- _Work task_
Every picture is to be removed, and all the data is to be copied exactly.

————————

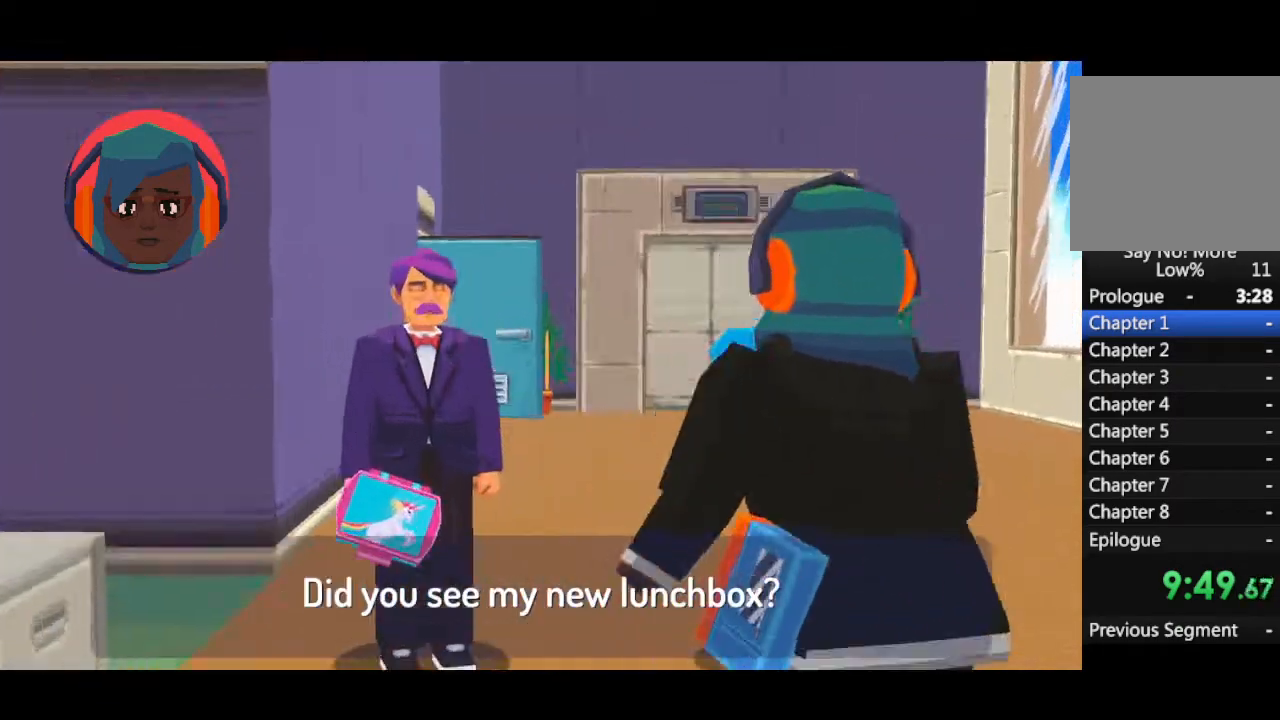
Gameplay with keyboard and mouse; each line is a JSON object with the keys and mouse buttons held at the frame after it. "events" lists presses ("down") and releases ("up") of "1", "2", "3", "4", "5", "a", "alt", "b", "c", "ctrl", "d", "e", "f", "g", "q", "r", "s", "shift", "space", "t", "tab", "tilde", "v", "w", "x", "z", "mouse_left", "mouse_wheel", "mouse_right", "mouse_mb4" and "mouse_mb5" between this image and that frame as [ms after this image, input, new state], when the widget could be followed in between. "mouse_left", "mouse_wheel", "mouse_right", "mouse_mb4", "mouse_mb5" = the "left", "wheel", "right", "mb4", "mb5" buttons of the "mouse" list. No other keys are recorded. "wheel" means that the mouse wheel is clicked or scrolled. Mouse movement is not recorded.
{"keys": [], "mouse": [], "events": [[200, "space", "down"], [267, "space", "up"]]}
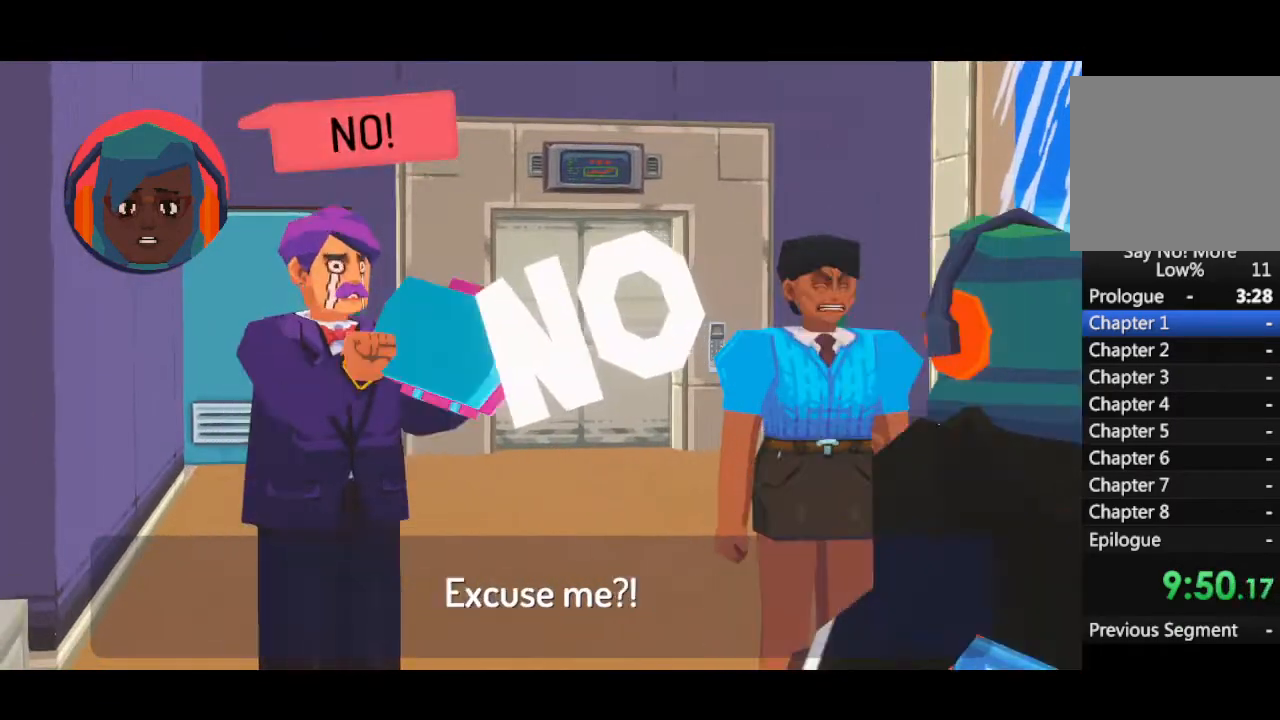
{"keys": [], "mouse": [], "events": []}
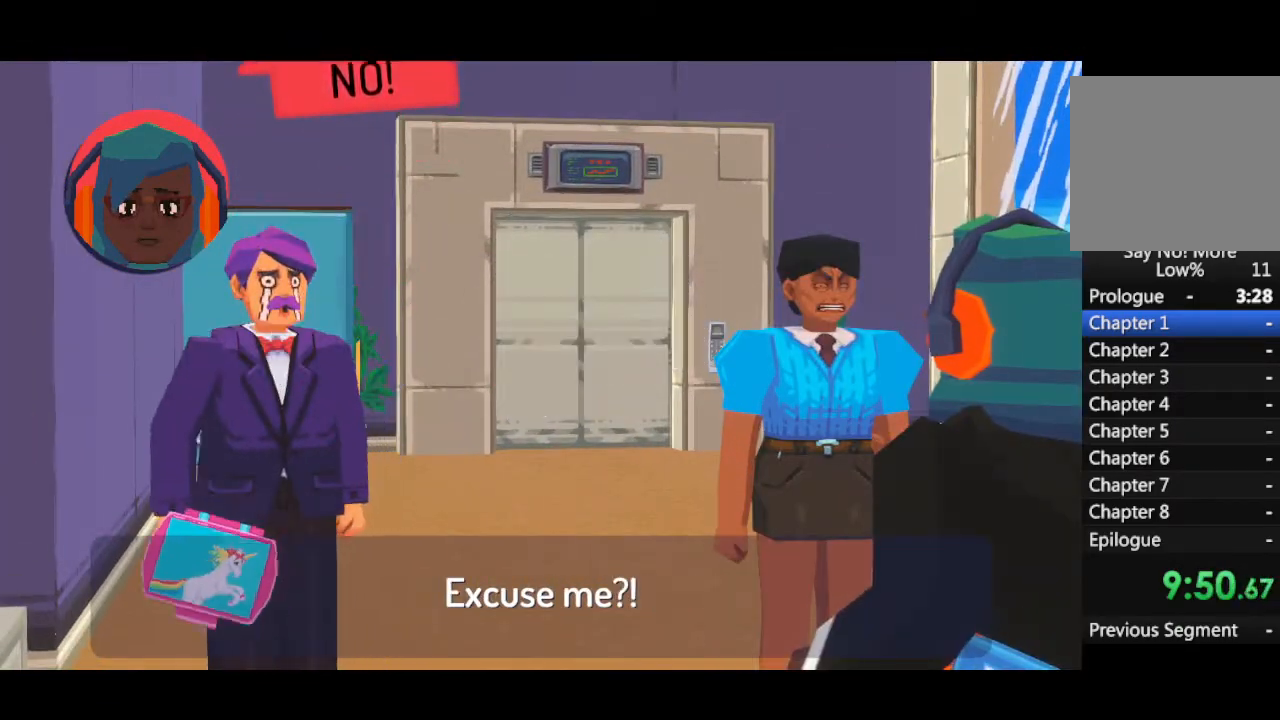
{"keys": [], "mouse": [], "events": []}
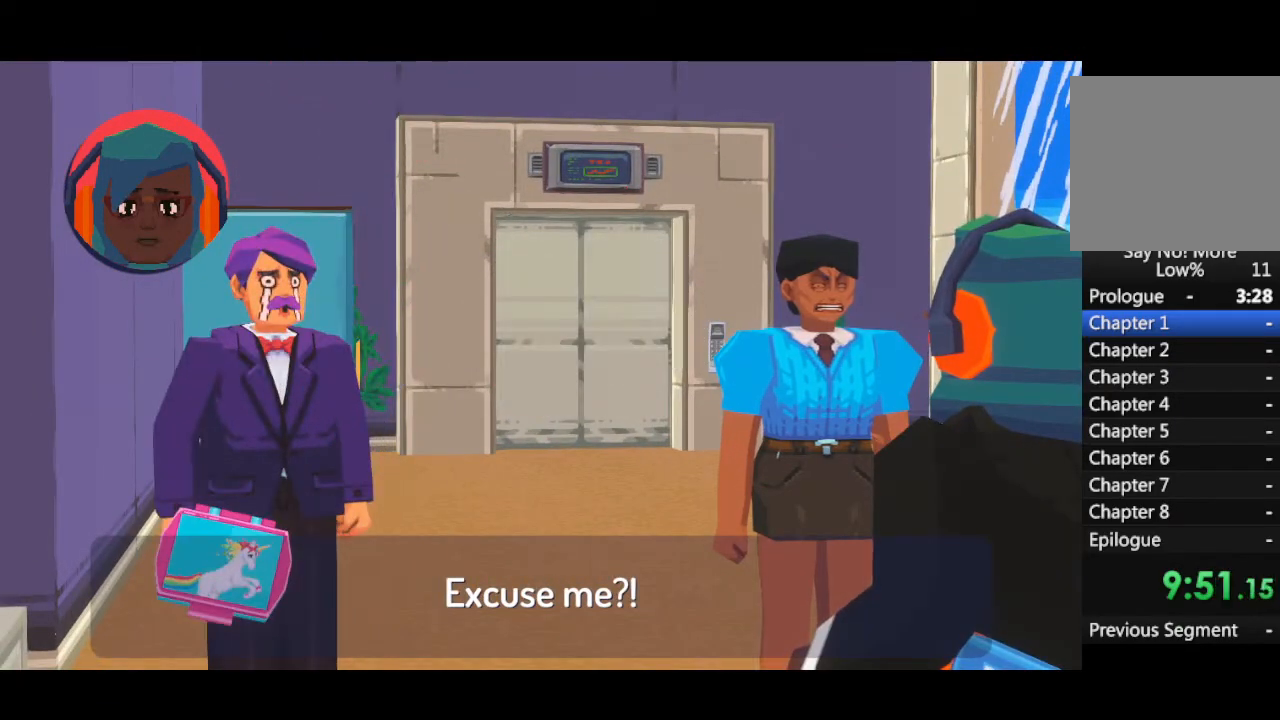
{"keys": [], "mouse": [], "events": []}
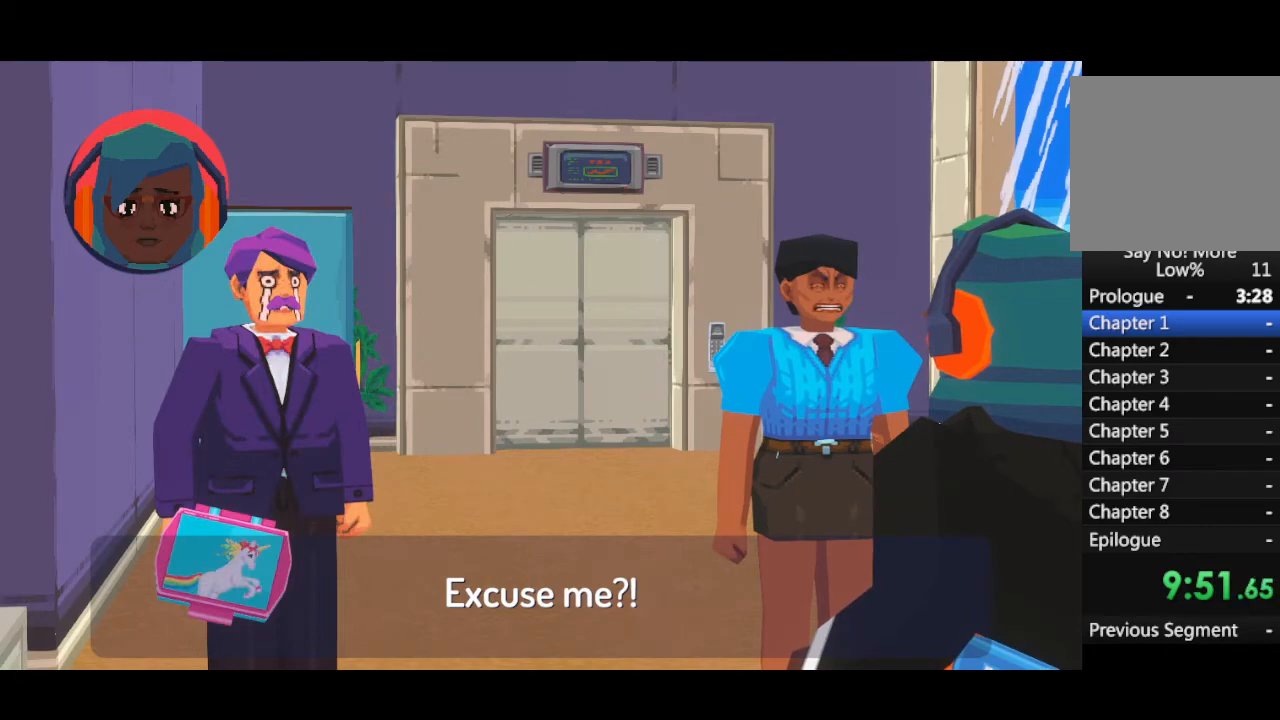
{"keys": ["space"], "mouse": [], "events": [[500, "space", "down"]]}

————————

- _Task result_
Gameplay with keyboard and mouse; each line is a JSON object with the keys and mouse buttons held at the frame after it. "events" lists presses ("down") and releases ("up") of "1", "2", "3", "4", "5", "a", "alt", "b", "c", "ctrl", "d", "e", "f", "g", "q", "r", "s", "shift", "space", "t", "tab", "tilde", "v", "w", "x", "z", "mouse_left", "mouse_wheel", "mouse_right", "mouse_mb4" and "mouse_mb5" between this image and that frame as [ms after this image, input, new state], when the widget could be followed in between. "mouse_left", "mouse_wheel", "mouse_right", "mouse_mb4", "mouse_mb5" = the "left", "wheel", "right", "mb4", "mb5" buttons of the "mouse" list. No other keys are recorded. "wheel" means that the mouse wheel is clicked or scrolled. Mouse movement is not recorded.
{"keys": [], "mouse": [], "events": [[200, "space", "down"], [267, "space", "up"]]}
{"keys": [], "mouse": [], "events": []}
{"keys": [], "mouse": [], "events": []}
{"keys": [], "mouse": [], "events": []}
{"keys": ["space"], "mouse": [], "events": [[500, "space", "down"]]}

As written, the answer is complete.